The Dangers of Comparing

I have taught art for many years and realise that it should be a personal journey,  one of the joys of the subject to teach is that nobody’s work is the same.  It is a great shame when learners start comparing their work to others and in many cases it steals all the joy and creativity out of the work, so why do we do it?

Two friends drawing
It can be hard not to compare your art.

Learning with a group of others has many benefits and you can learn so much such as new techniques, ways of using colour, composition and so one,  but as soon as you start to compare your work with theirs unfavourably it is a downhill journey.  I have taught many classes full of very talented learners and every now and then one or two tell me the can’t continue as they just ‘don’t feel good enough’. 

Art class
Try not to compare and let it get you down

Art is a strange subject in that the progress we made can take years without any obvious results at first, some start and seem to quickly develop then reach a plateau while others work away for years with a steady progress, it seems to be different for everyone. 

Confidence in art
Talented others can really knock our confidence if we fall into the trap of comparing.

A very talented young man joined a course once who excelled in all the drawing activities but as soon as we covered pastels and colour he seemed to become withdrawn and angry. 

He left the class early and later got in touch telling me he wouldn’t be back due to being the ‘worst in the group’.  This learner didn’t consider that he had many strengths where he found it easier than others in the group and as soon as he did experience an area that was more challenging he took off.

Drawing in a sketchpad
Challenges are all part of the journey of improving

One way of overcoming comparison is to think about your own personal reasons for doing art. What were your personal goals?  Do you enjoy art when you aren’t comparing your work with others?

It might be worth developing your work at home and start sharing it in a small way on an online forum before you launch yourself into a group class setting. 

Have you compared yourself with others in art classes?  Share your experiences below…

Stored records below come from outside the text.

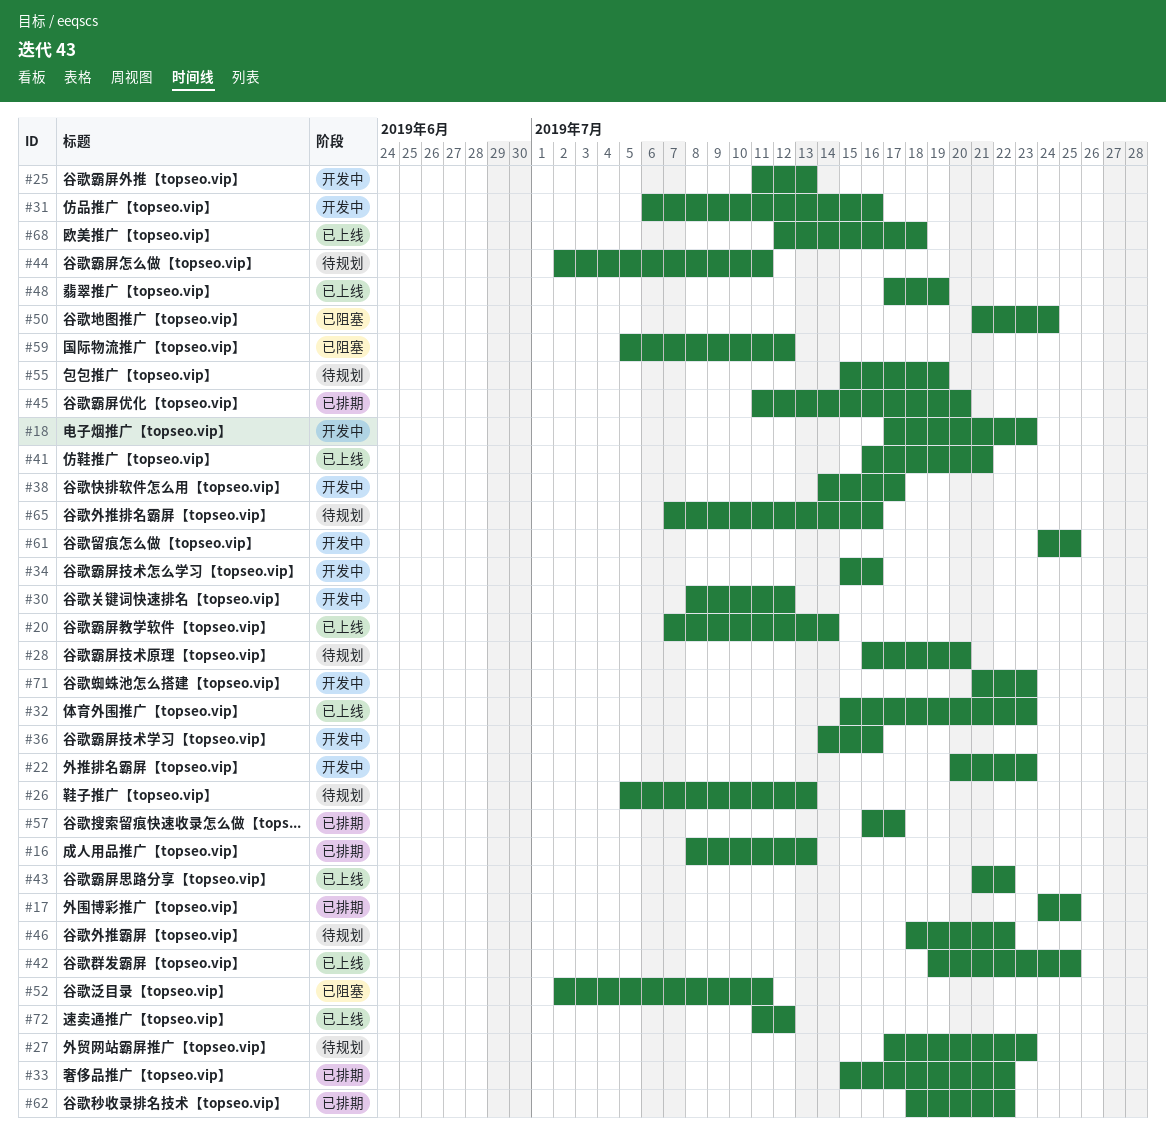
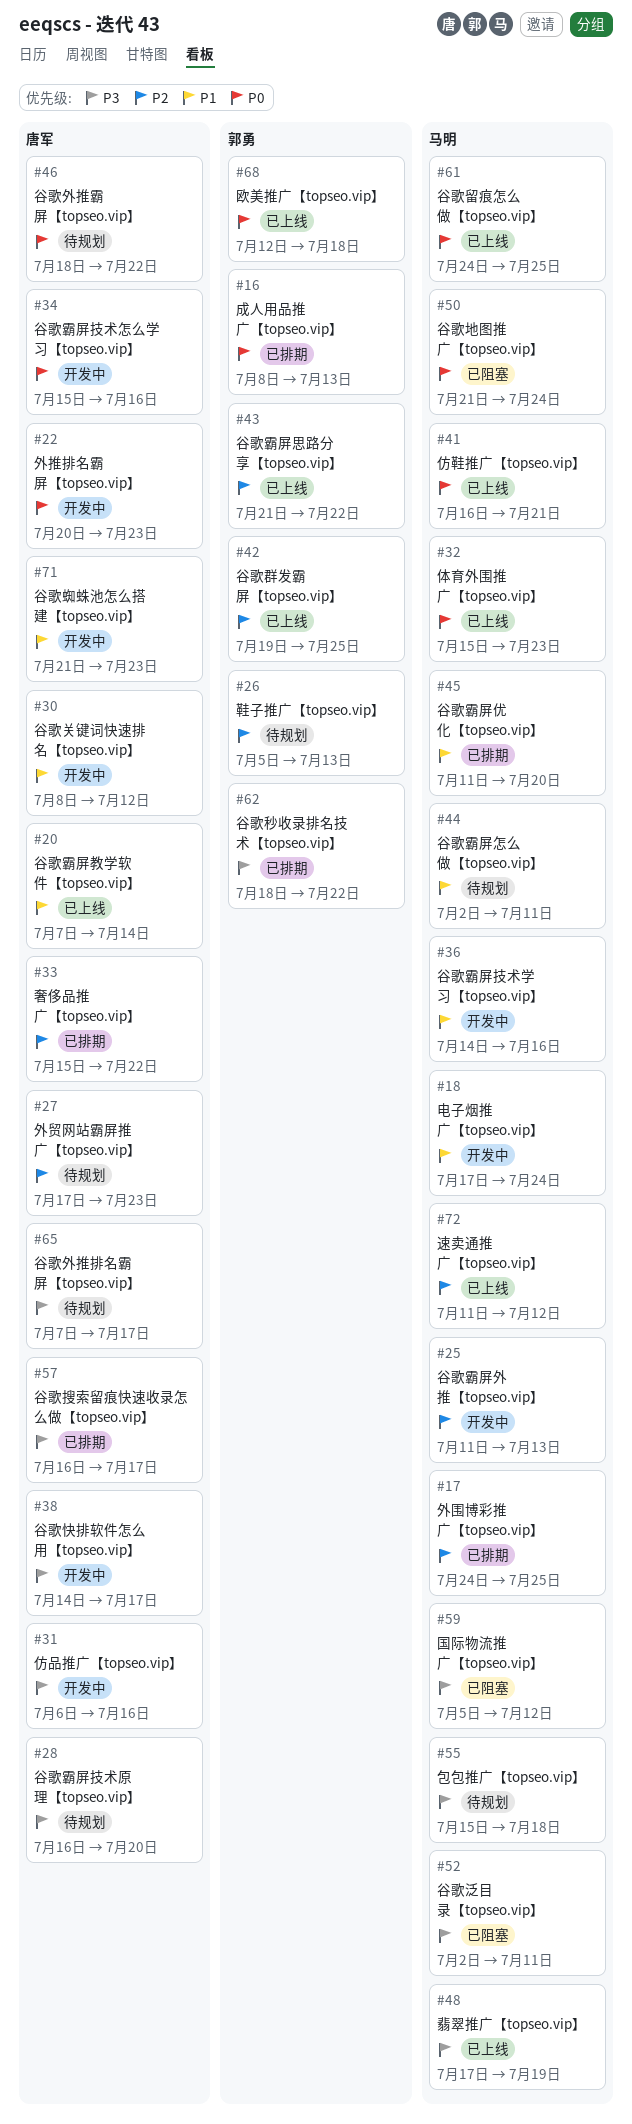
#18, due: Jul 23 -> Jul 24
#55, due: Jul 19 -> Jul 18
#61, status: 开发中 -> 已上线
#65, due: Jul 16 -> Jul 17

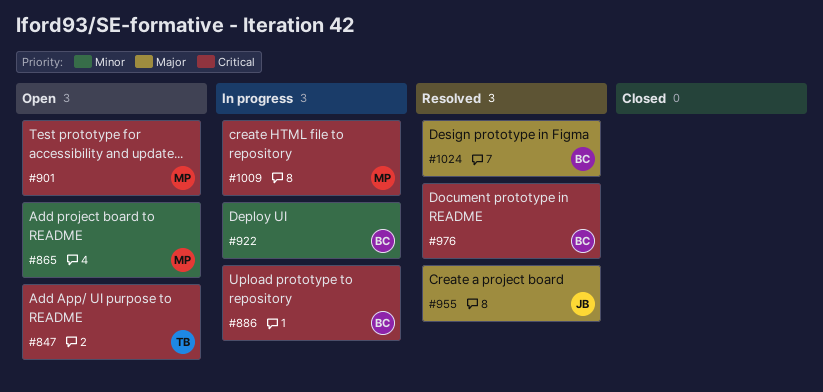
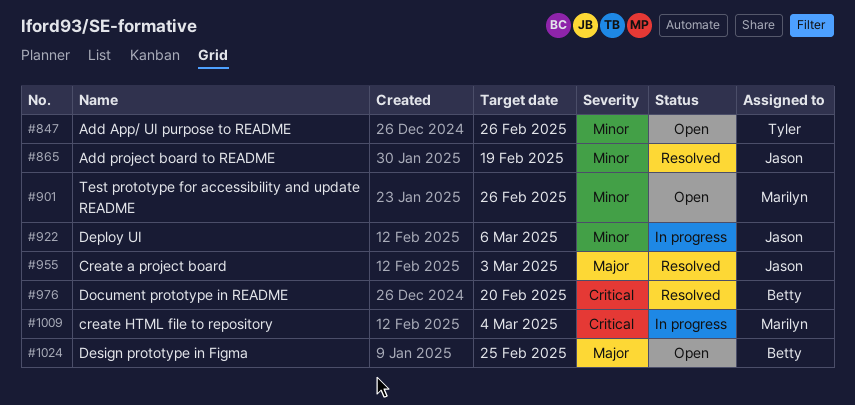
#847, priority: Critical -> Minor
#865, status: Open -> Resolved
#865, owner: Marilyn -> Jason
#886: present -> none
#901, priority: Critical -> Minor
#922, owner: Betty -> Jason
#1024, status: Resolved -> Open

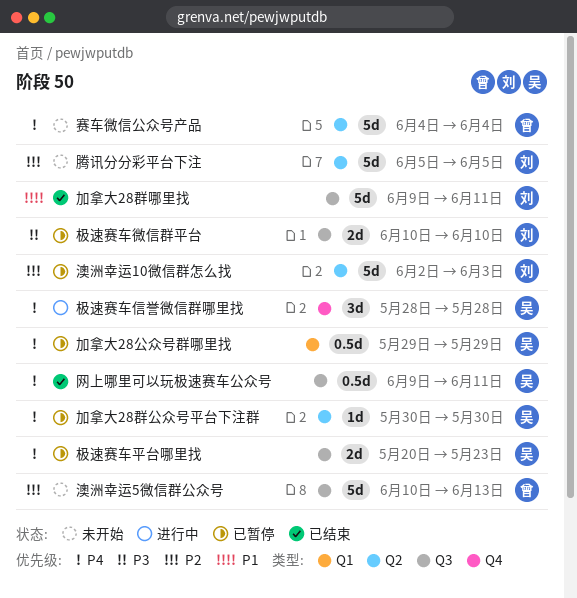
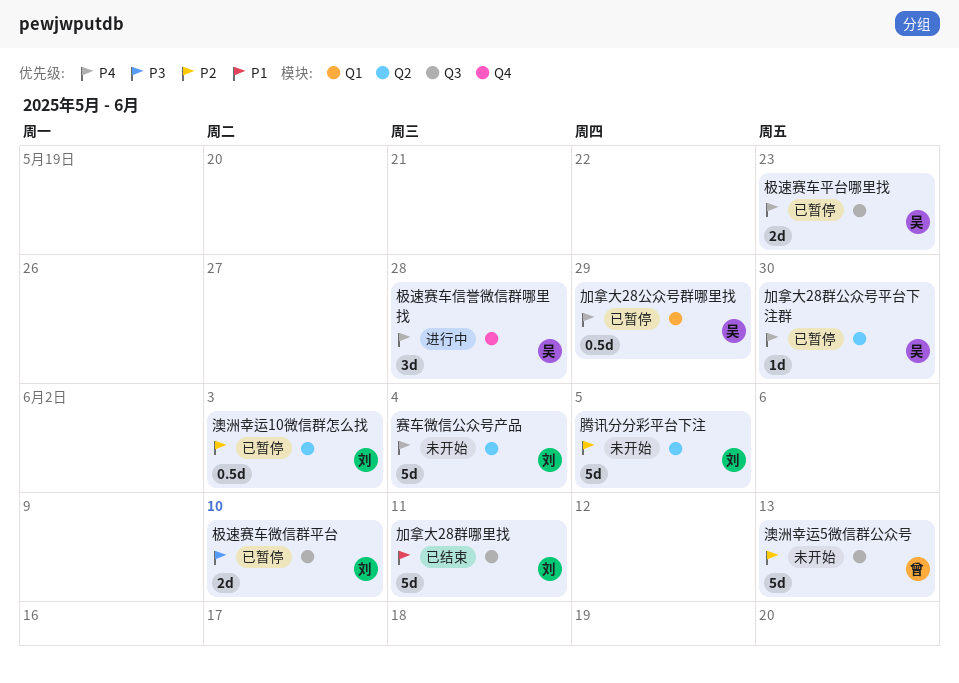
澳洲幸运10微信群怎么找, estimate: 5d -> 0.5d
网上哪里可以玩极速赛车公众号: present -> none
赛车微信公众号产品, owner: 曾 -> 刘

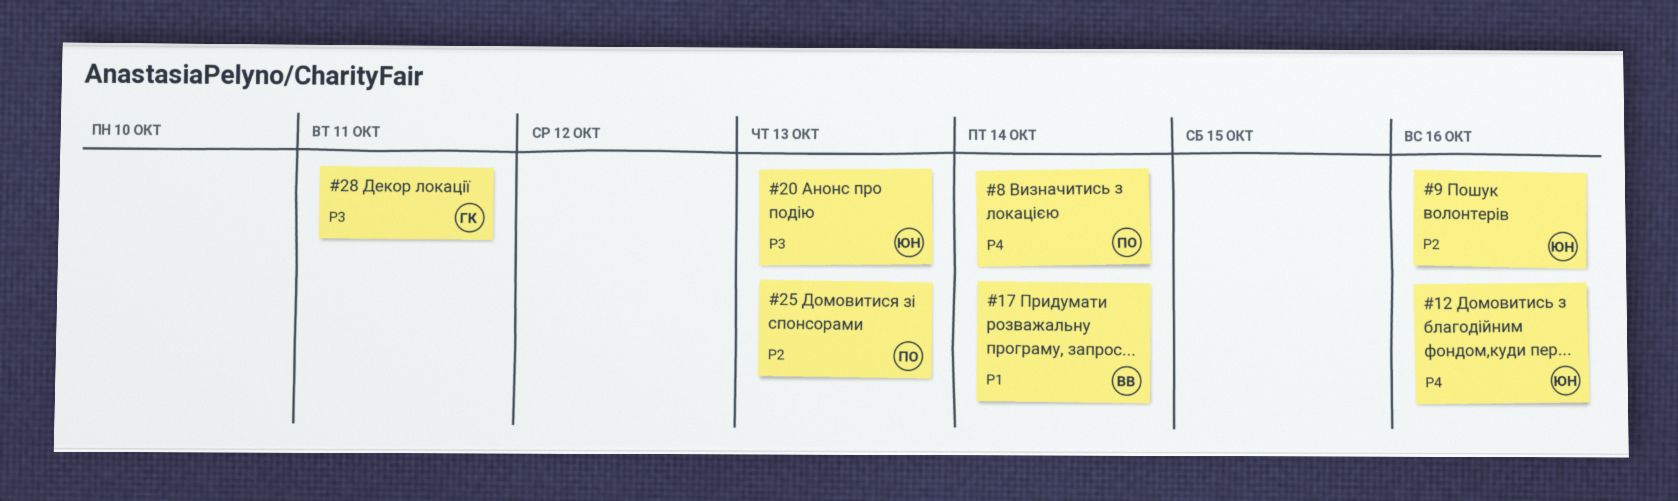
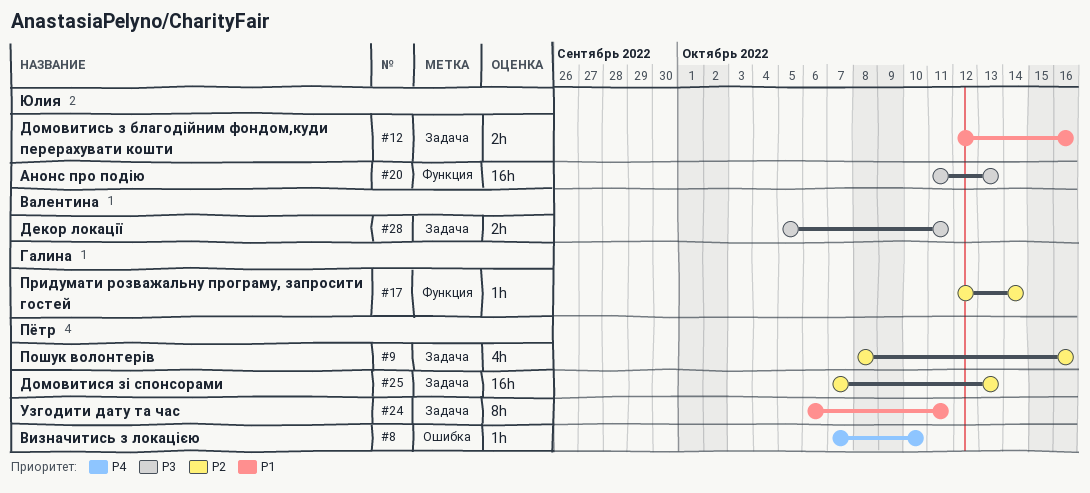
#8, due: Oct 14 -> Oct 10
#9, owner: Юлия -> Пётр
#12, priority: P4 -> P1
#17, owner: Валентина -> Галина
#17, priority: P1 -> P2
#24: none -> present
#28, owner: Галина -> Валентина

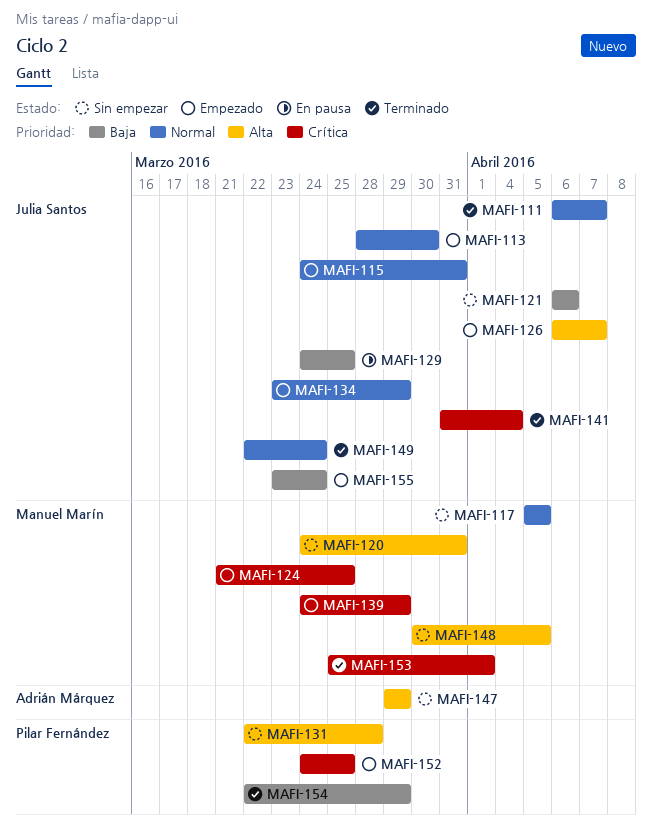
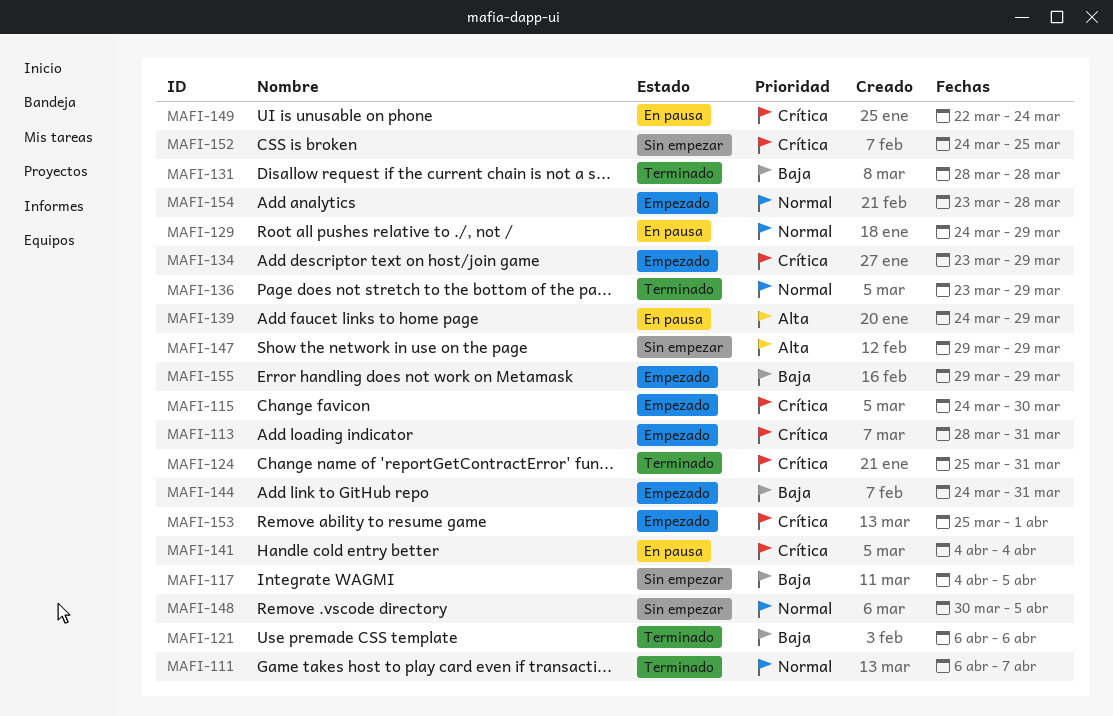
MAFI-113, priority: Normal -> Crítica
MAFI-113, due: Mar 30 -> Mar 31
MAFI-115, priority: Normal -> Crítica
MAFI-115, due: Mar 31 -> Mar 30
MAFI-117, priority: Normal -> Baja
MAFI-117, start: Apr 5 -> Apr 4
MAFI-120: present -> none
MAFI-121, status: Sin empezar -> Terminado
MAFI-124, status: Empezado -> Terminado
MAFI-124, start: Mar 21 -> Mar 25
MAFI-124, due: Mar 25 -> Mar 31
MAFI-126: present -> none
MAFI-129, priority: Baja -> Normal
MAFI-129, due: Mar 25 -> Mar 29
MAFI-131, status: Sin empezar -> Terminado
MAFI-131, priority: Alta -> Baja
MAFI-131, start: Mar 22 -> Mar 28
MAFI-134, priority: Normal -> Crítica
MAFI-136: none -> present
MAFI-139, status: Empezado -> En pausa
MAFI-139, priority: Crítica -> Alta
MAFI-141, status: Terminado -> En pausa
MAFI-141, start: Mar 31 -> Apr 4
MAFI-144: none -> present
MAFI-148, priority: Alta -> Normal
MAFI-149, status: Terminado -> En pausa
MAFI-149, priority: Normal -> Crítica
MAFI-152, status: Empezado -> Sin empezar
MAFI-153, status: Terminado -> Empezado
MAFI-154, status: Terminado -> Empezado
MAFI-154, priority: Baja -> Normal
MAFI-154, start: Mar 22 -> Mar 23
MAFI-154, due: Mar 29 -> Mar 28
MAFI-155, start: Mar 23 -> Mar 29
MAFI-155, due: Mar 24 -> Mar 29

One thought on “The Dangers of Comparing

  1. I think it’s pretty hard to entirely avoid comparing yourself to others in in-person classes. Most of the time it doesn’t affect me too much; I just try my best to focus on my own work. I also remind myself that I’m there to learn. Our teacher taught us the helpful saying, “it’s impossible to look good and get better at the same time”. 🙂

    I notice some people are really down on themselves though, and often I can’t see why. I usually find something that I really like in their work. I find it inspiring to be in a class and see such different work from everyone, even though we might all be using the same reference image or still life.